The Florida Renaissance Festival is a wholly different world??a world of jousts and costumes and turkey legs. Here be dragons, or so the armor-clad knights would have you believe. At the festival, live shows recreate the romance of the Renaissance with references to Shakespeare and swordplay on 12 different stages. Meanwhile, merchants share the secrets of their crafts, blowing unbreakable glass for spectators and selling hammered pewter goblets. Visitors, dressed in period garb or not, can wander on their own, exploring the shows and stalls, or trying their hands at games of chance while gnawing on scotch eggs and chocolate cheesecake.
The Seminole Hard Rock Wine & Food Festival is a new tradition—it started in 2010—but its creators hope to make it a lasting part of South Florida foodie culture.
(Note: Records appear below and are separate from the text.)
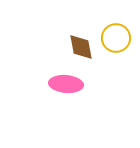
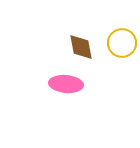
yellow circle: moved 6 px right, 5 px down
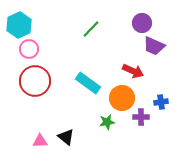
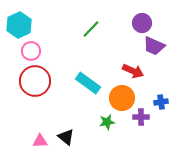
pink circle: moved 2 px right, 2 px down
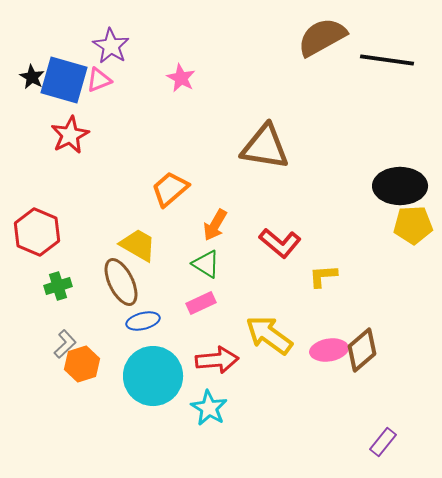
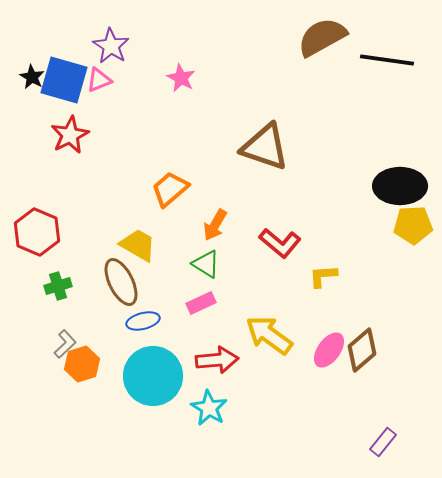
brown triangle: rotated 10 degrees clockwise
pink ellipse: rotated 45 degrees counterclockwise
Amidst cuisine from renowned local eateries such as Tatu and Council Oak, guests can relax in several different lounges, from a spa area for women to a men's lounge with a big screen TV. The Caribbean lounge surrounds festival goers with assorted rums and tropical rubs, all cooked up by Chef Creole. Sponsors include NBC 6, Lite-FM, and the Miami Herald, and a portion of the profits will benefit the Joe DiMaggio Children's Hospital Foundation.
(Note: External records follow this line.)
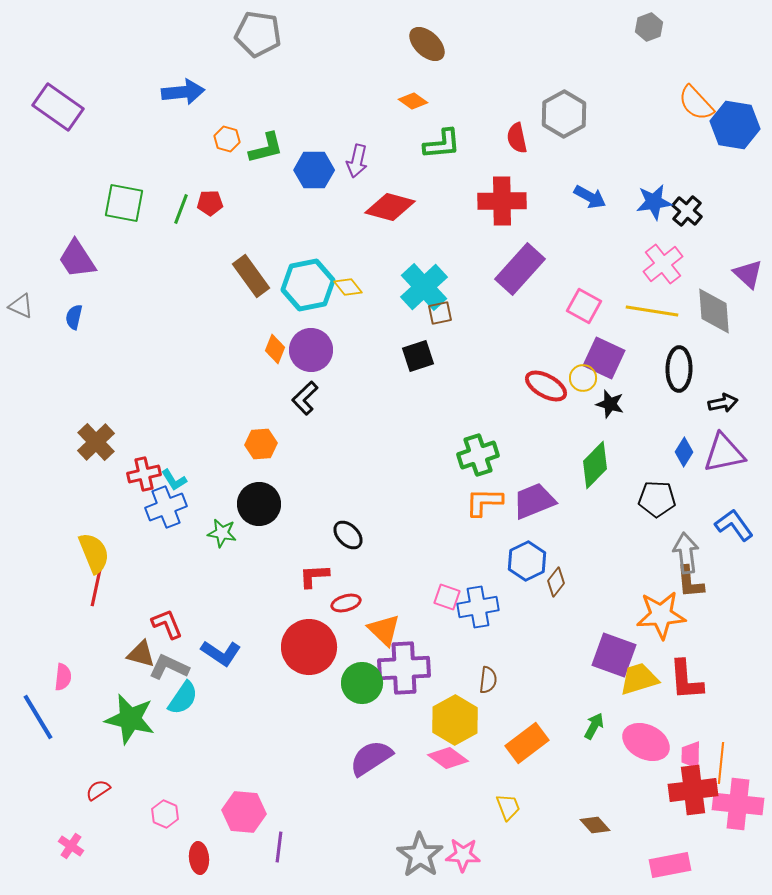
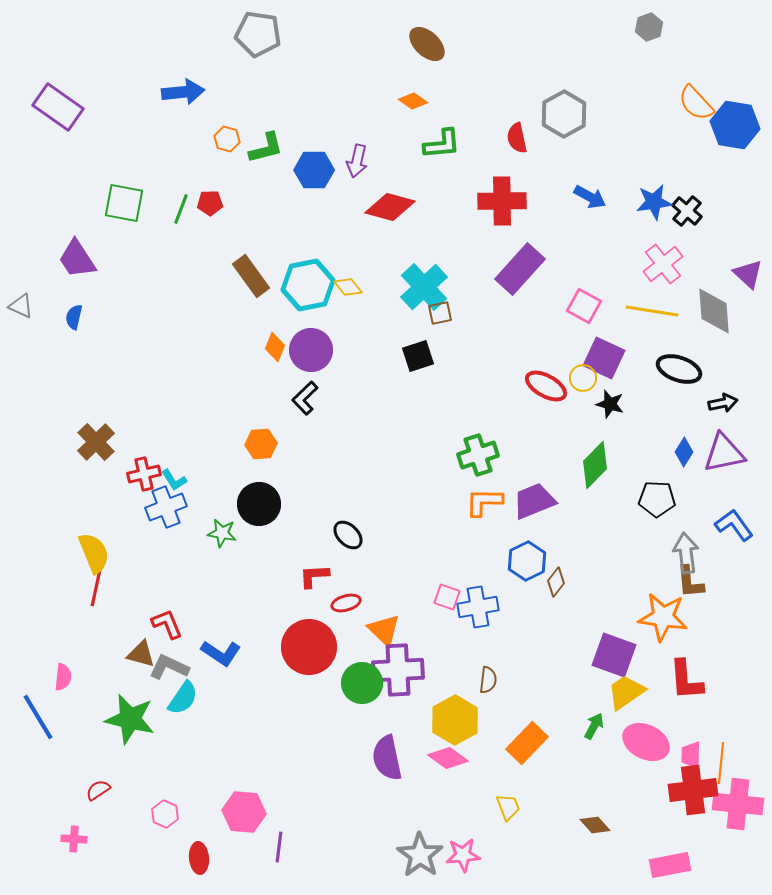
orange diamond at (275, 349): moved 2 px up
black ellipse at (679, 369): rotated 72 degrees counterclockwise
orange star at (661, 615): moved 2 px right, 2 px down; rotated 12 degrees clockwise
purple cross at (404, 668): moved 6 px left, 2 px down
yellow trapezoid at (639, 679): moved 13 px left, 13 px down; rotated 18 degrees counterclockwise
orange rectangle at (527, 743): rotated 9 degrees counterclockwise
purple semicircle at (371, 758): moved 16 px right; rotated 69 degrees counterclockwise
pink cross at (71, 846): moved 3 px right, 7 px up; rotated 30 degrees counterclockwise
pink star at (463, 855): rotated 8 degrees counterclockwise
The SweetTooth Soiree spotlights the top bakeries, candy-makers, and dessert experts in South Florida. Vendors dish out samples of their signature sweets, including gooey brownies, artfully frosted cakes, and rainbow-colored candy. The entertainment ranges from DJ-spun tunes to dessert-making demos, which teach visitors to create confections more sophisticated than a mud pie covered in edible gold leaf.
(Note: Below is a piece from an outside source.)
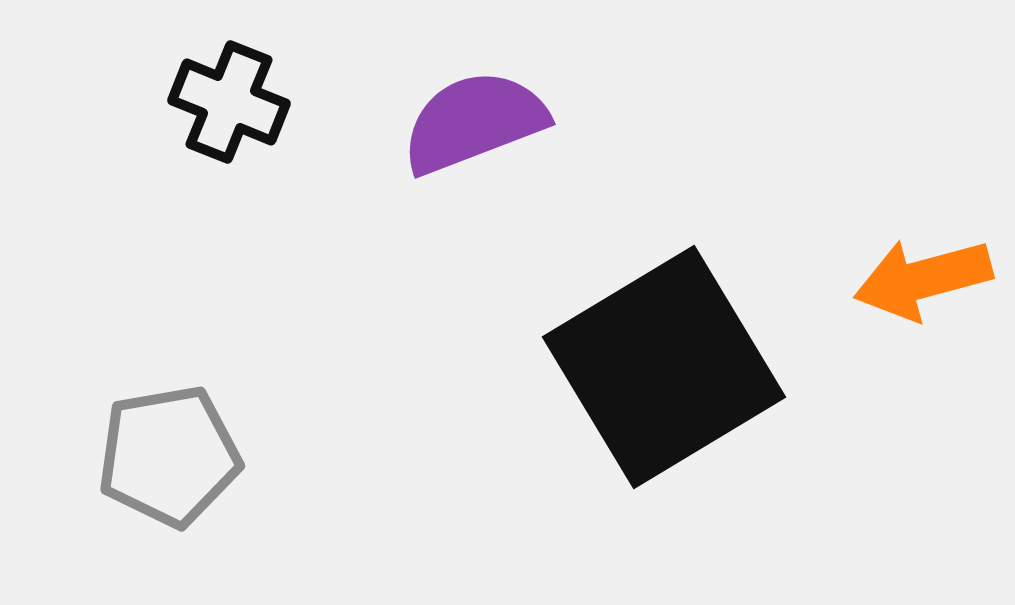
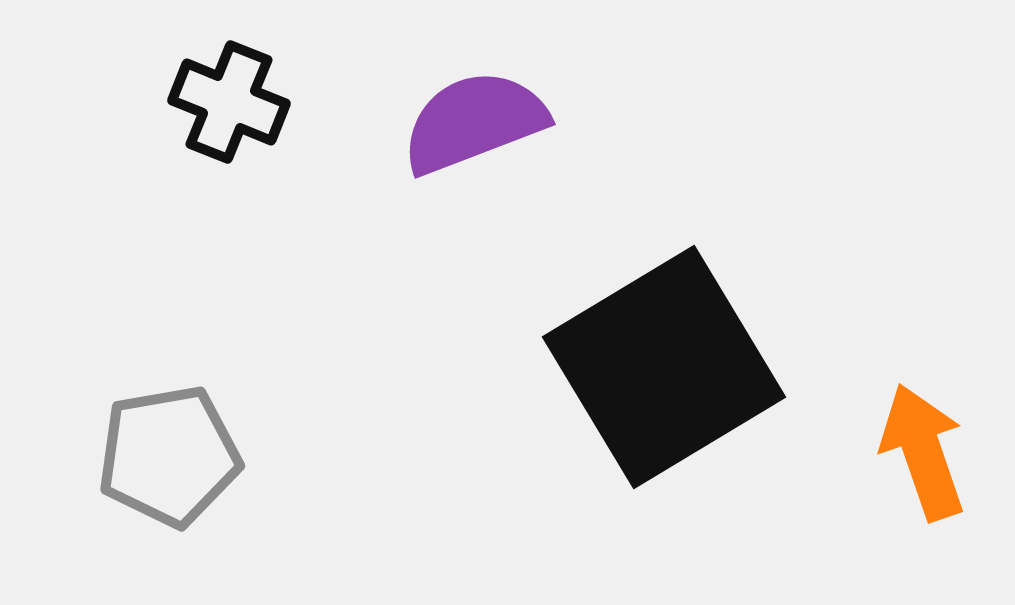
orange arrow: moved 173 px down; rotated 86 degrees clockwise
In Joni Sheram's one-woman play, Cups, the playwright gives audiences a peek into her packed lingerie drawer through intimate knowledge of her history and character via the progression of tangled straps and faded lace. As Sheram pulls out assorted bras, she reminisces on the myriad memories marked by the quotidian bits of fabric, from the hopeful clasp of a training bra to the daunting responsibility marked by a nursing bra. A strapless bra is used to convey coming-of-age anecdotes, and a heap of ashes commemorates a bra burned during the firewood famine of the 1960s. Hailed as hilarious by scads of reviewers and department-store managers, the play also touches on aging, loss, and decades of women's personal and collective history.
The Florida Cajun Zydeco festival's seven musical acts fill the air with traditional tunes on two outdoor stages. Wooden dance floors and guided dance lessons (held in between sets) encourage rug-cuttery as the C’est Bon Cajun Dance Band wails away on fiddle and guitar, and the multi-instrumentalist Magnolia Sisters reinvigorate forgotten standards more effectively than auto-tuned re-mixes of Glen Miller's catalogue. Each band also gives a 20- to 30-minute lesson about the history of their music. Visitors can suppress unruly appetites with spicy Cajun and Creole fare while perusing the offerings of craft vendors. Pintsize patrons can revel in games and rides, while larger patrons can revel in the festival's free parking.
During Aventura Wine & Food Festival, restaurants, delis, confectionaries, and wineries from all over the city kick off the new year with some of their finest wares. Guests can sample South American cuisine at The Knife Argentinian steakhouse, Luca Bella Gourmet Mexican, and Paladar Latin Kitchen and Rum Bar, or get a taste of European fare at Brio Tuscan Grille and Tilted Kilt Pub & Eatery. For smaller snacks, there's Alisa's Cupcakery, Shawnee's Gourmet Popcorn, and Cachito Coffee & Bakery. And then there's the wines: Mas Vino supplies beverages from all over the country, Epica displays some locally grown vintages, and those with an insatiable sweet tooth can indulge in dessert-themed drinks from Ice Cream Cellars and Birthday Cake Vineyards. Meanwhile, live music keeps toes tapping, and a wine raffle feeds guests' competitive nature. Children can enjoy bounce houses and kid-friendly activities in the Kid-Zone, sponsored by Whole Foods.